Er klopfte Rúnar kurz auf den Rücken, warf ihm ein verschmitztes Lächeln zu, das dann zu der Dunkelhäutigen und anschließend weiter über die anderen beiden Mädchen strich – doch nicht, ohne dass sich etwas anderes in seinen Blick schlich. Eine unausgesprochene Drohung besser die richtigen Worte und Entscheidungen zu treffen.
„Na Rúni – glaubst du, du schaffst auch zwei? Wenn nicht – ich bin ja zum Glück auch noch da.“
Zumindest die Dunkelhäutige schien schlau und im Umgang mit seinesgleichen erfahren genug, um auch gut zwischen den Zeilen zu lesen (nicht, dass er davon ausging, dass sie tatsächlich lesen konnte). Sie lächelte nur und sah kurz zu ihren Freundinnen.
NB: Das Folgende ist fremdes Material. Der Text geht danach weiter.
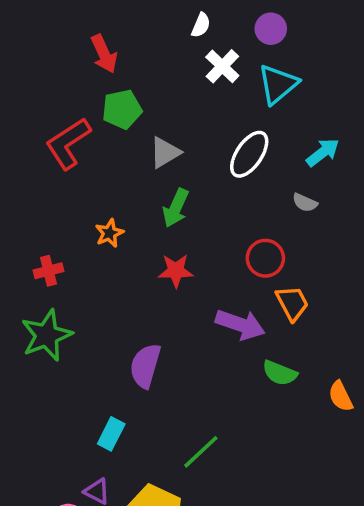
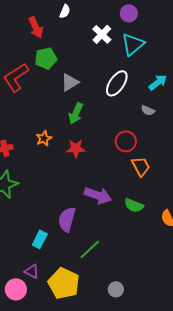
white semicircle: (201, 25) -> (65, 11), moved
orange star: (109, 233) -> (44, 138), moved
purple arrow: (240, 325) -> (98, 195), moved
purple semicircle: (145, 366) -> (67, 219), moved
Das hier war ein Geschäft – und egal ob diese beiden Männer nun wirklich den Dienst wollten, den sie hier offen anpriesen oder es um etwas anderes ging, sie alle drei würden heute wohl nicht mit leeren Taschen gehen müssen.
„Wohnt ihr in der Nähe?“
Ein misstrauisches Flackern, ein kurzes Zögern. Die Dunkelhäutige sah zu der Brünetten. Doch welche Wahl hatten sie denn schon?
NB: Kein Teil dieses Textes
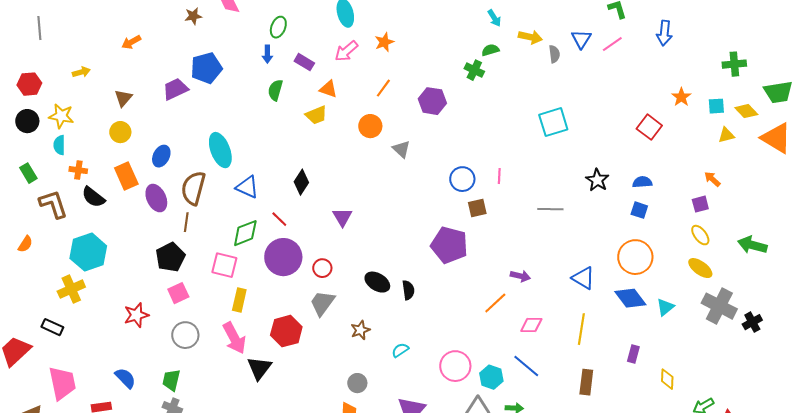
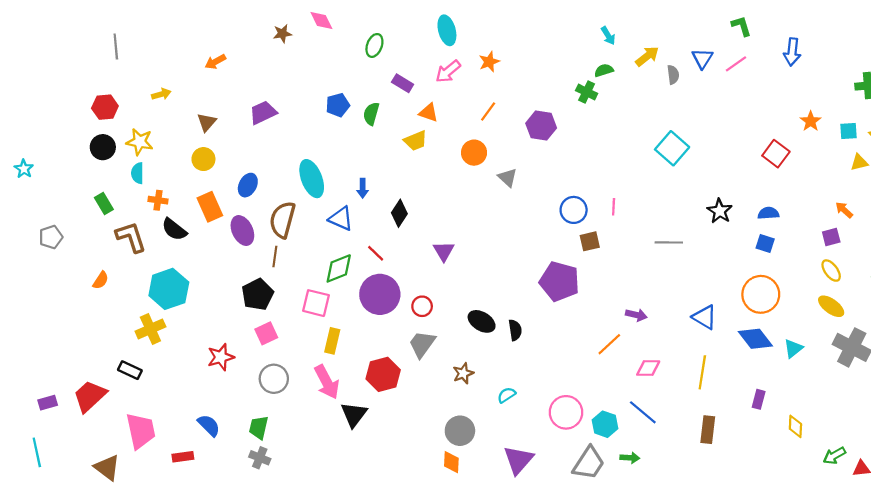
yellow arrow: (530, 37) -> (647, 56), turned -50
blue arrow: (267, 54) -> (363, 188), moved
blue pentagon: (206, 68) -> (338, 105), moved, size x0.7
cyan square: (553, 122) -> (672, 148), turned -32
gray circle: (357, 383) -> (460, 431), size x1.4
„Ja. Nur eine Straße weiter.“ Antwortete das Mädchen mit den Kastanienhaaren.
„Wunderbar. Nun ich würde vorschlagen ihr zeigt es uns - und ich zeige euch dafür vielleicht noch ein paar von denen.“
Er ließ die Tylps auffällig doch kurz genug in seiner Hand aufblitzen, ehe sie in den Tiefen seiner Manteltaschen verschwanden.
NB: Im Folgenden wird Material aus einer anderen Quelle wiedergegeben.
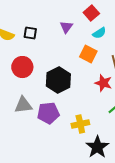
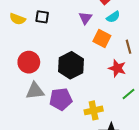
purple triangle: (66, 27) -> (85, 18), moved
red circle: (22, 67) -> (29, 62), moved

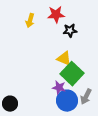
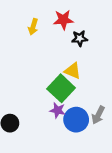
green square: (72, 74) -> (61, 88), moved
purple star: (59, 88) -> (58, 110), moved

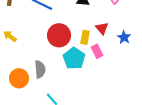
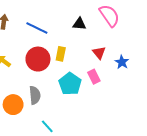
red circle: (59, 35) -> (38, 59), moved
yellow rectangle: (85, 37) -> (61, 54), moved

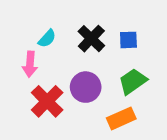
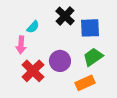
black cross: (91, 39) -> (65, 16), moved
blue square: (128, 40) -> (90, 28), size x1.5

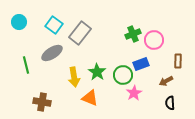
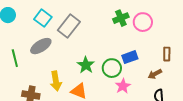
green cross: (133, 34) -> (121, 18), moved
pink circle: (154, 40) -> (143, 22), moved
yellow arrow: (74, 77) -> (56, 81), moved

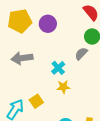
Wenn sie sich klug anstellten, würde er tatsächlich großzügig sein. Großzügiger, als er sein musste – doch die Jahre hatten wohl weich werden lassen. Diese armen Dinger taten ihm in erster Linie leid und wenn sie ihnen einen Dienst – welcher Art auch immer – erwiesen…nun…er konnte dieses Silber – vielleicht sogar etwas Gold - aktuell entbehren und sie konnten von dem was er ihnen anbot eine Weile überleben.
„Also?“
Und so gingen sie mit ihnen. Und trotz dessen, dass es klein und ärmlich war, fügte sich das Häuschen, das sich die drei teilten, doch in die Fassade des schönen Ostyas ein. Sie hatten tatsächlich nicht viel. Tarón erfuhr in den nächsten Stunden, dass die Brünette und die schwarzhaarige Schwestern waren und weitere Details ihres weitgehend verkorksten Lebens. Wie er geahnt hatte, gab es keine Familie, die ihnen helfen konnte, keinen Mann, der sie ehelichen wollte und auch keine Fähigkeiten mit denen sie ein nennenswertes Einkommen erzielen konnten – abgesehen von denen, die sie bereits feilboten. Doch die Dunkelhaarige konnte zumindest gut genug nähen, um Rúnars Hemd zusammen zu flicken, während sie sich um diesen im Nebenzimmer „kümmerte“ und die Hände der Dunkelhäutigen waren fest und zart zugleich, als sie Taróns Rücken massierte. Dabei bleib es auch – zumindest was ihn anging. Ein wenig reden, eine kleine Wohltat für seinen Rücken, der Schwur ihrerseits zu behaupten sie seien die halbe Nacht hier gewesen und hätten es wie die Irren mit ihnen getrieben. Und das Gefühl von allen Seiten – Rúnar vielleicht ausgenommen – diese Nacht einen guten Deal gemacht zu haben, als ein Achter am Ende schimmernd in die dunkle Hand des ältesten Mädchens fiel.